● PROBLEM 1
Condense the paragraph in the article on Soufiane Ababri's drawings that begins "The series of 34 pencil drawings" into a shorter version that keeps its main facts.
● PROBLEM 2
Please return, word for word, everything in the records from the line containing "pose: elev=46.6 azim=39.1" down to the end of the records, with both ends included and the pictures left out.

● DOCUMENT SEGMENT
Becoming Intimate with Soufiane Ababri’s Confessional Sketches

The Moroccan-born artist strips bare the erotic and the personal in a new collection of drawings.

Intimate is an overused adjective when it comes to describing contemporary art, and yet so rarely is genuine intimacy conveyed in visual forms. But intimacy is the throbbing, short-of-breath, quickened heartbeat of Soufiane Ababri’s work, and even more so in his first book, La rose donne naissance à une épine et une épine donne naissance à une rose (The rose gives birth to a thorn and a thorn gives birth to a rose).

The series of 34 pencil drawings collected here feels like leafing through a private sketchbook of desires. There’s a carnal edge to the way Ababri draws, the confessional quality of the coloured pencils itself reminiscent of closely-guarded notebooks and diaries in childhood.

What you are looking at in La Rose is a series of vignettes, flirtatious and romantic, studies of various flowers and various men, and uncensored sex acts, of course—a central interest for the artist, but not only because it is a subject that is universal and age-old. As Ababri said in an interview with Elephant in 2019, “sex is one hundred percent political”, and especially so when your sexuality is politicised, when society inflicts sexual violence against your body. On these pages, however, that sex is safeguarded, and it is unapologetic. It is unleashed and flows, ejaculates even, freely.

 

 

 

It’s surprising this is Ababri’s first book, since the format is ideal for encountering the erotic and the pornographic. There’s a feeling of complicity with the viewer. And it is only by being close to the drawings, by touching them, that you can fully experience them, linger, and feel comfortable in your own various states of arousal while looking.

“People close to me have become a lens through which I see the world and myself”

What makes the book so personal, so truly intimate, are texts (in Ababri’s French and an English translation). The drawings are prefaced with an email from Ababri to a certain ‘Guillaume’, recounting long, drunken conversations, bittersweet exchanges of flowers, suggesting a profoundly intimate relationship, but ambiguity is something the artist enjoys. “This work is fragile and it certainly needs to be”, Ababri writes in the letter.

● RECORDS FOR THIS EXERCISE

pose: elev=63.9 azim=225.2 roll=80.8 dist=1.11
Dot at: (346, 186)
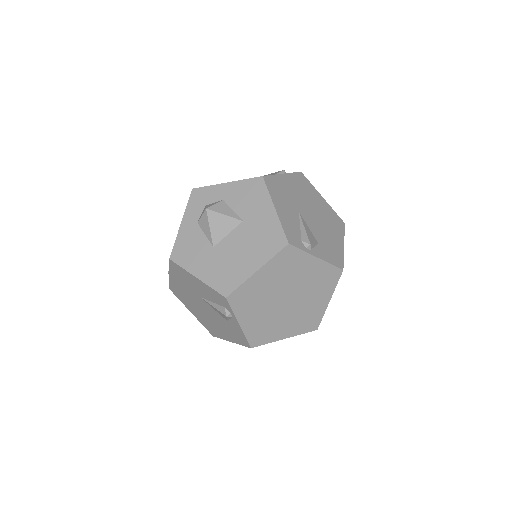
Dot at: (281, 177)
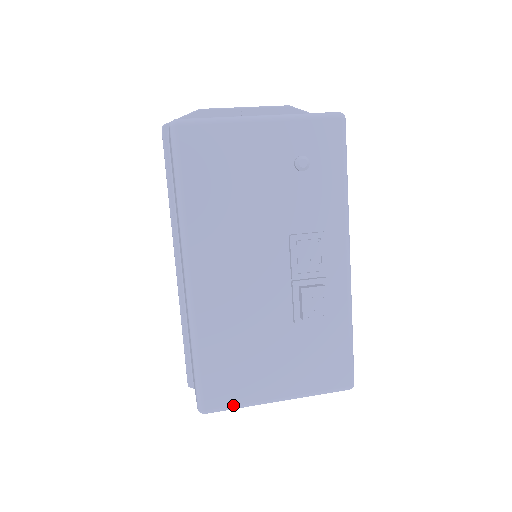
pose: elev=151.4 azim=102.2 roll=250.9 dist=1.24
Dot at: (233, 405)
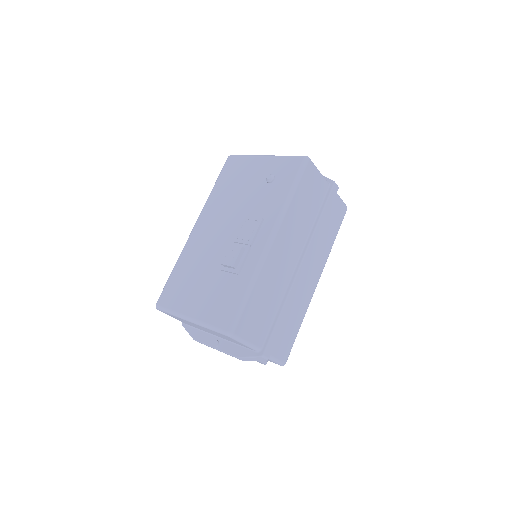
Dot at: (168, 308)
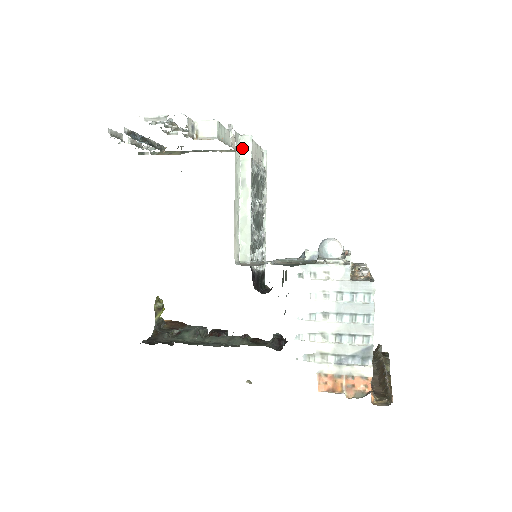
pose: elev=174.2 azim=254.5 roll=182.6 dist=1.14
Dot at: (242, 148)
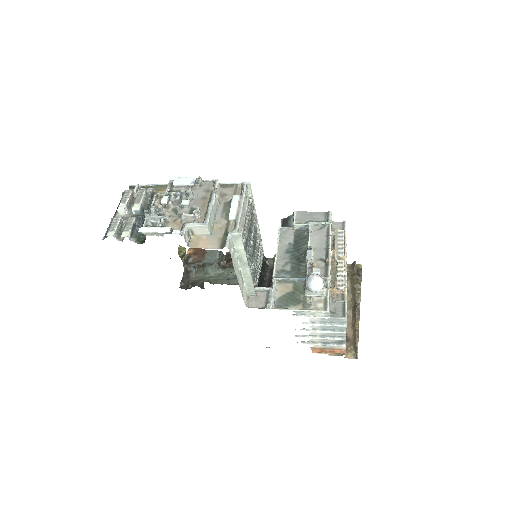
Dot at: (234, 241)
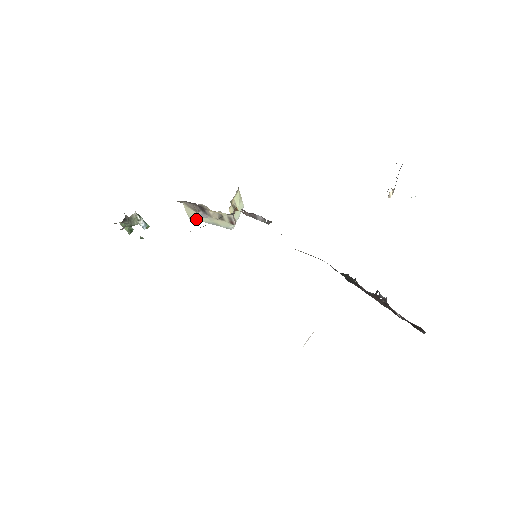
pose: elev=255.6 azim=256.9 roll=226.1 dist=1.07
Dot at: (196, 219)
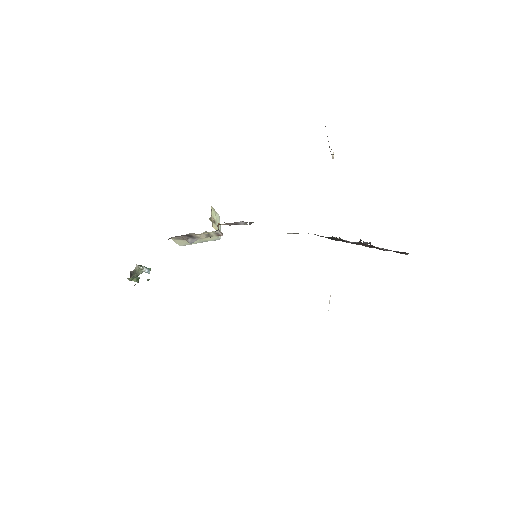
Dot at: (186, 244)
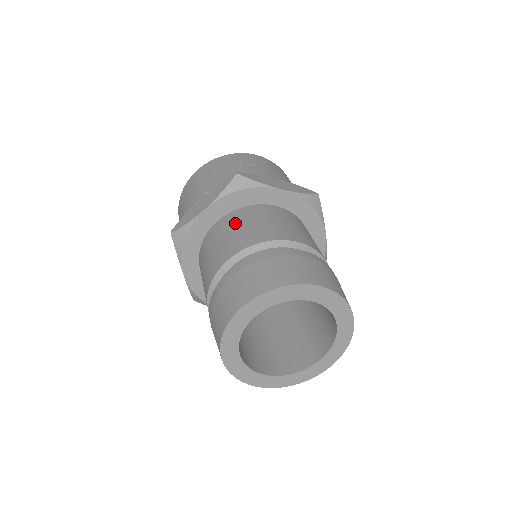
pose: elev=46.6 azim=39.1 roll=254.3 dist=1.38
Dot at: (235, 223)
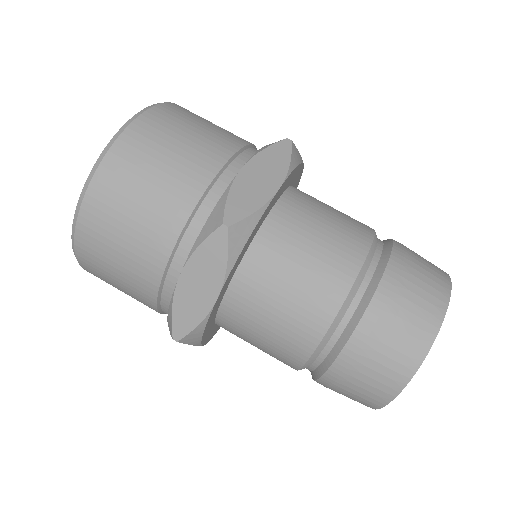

● FINAL RESULT 1
The book's 34 pencil drawings read like a private sketchbook of desires. Ababri's drawing has a carnal edge, and his colored pencils recall the guarded notebooks and diaries of childhood.

● FINAL RESULT 2
pose: elev=46.6 azim=39.1 roll=254.3 dist=1.38
Dot at: (235, 223)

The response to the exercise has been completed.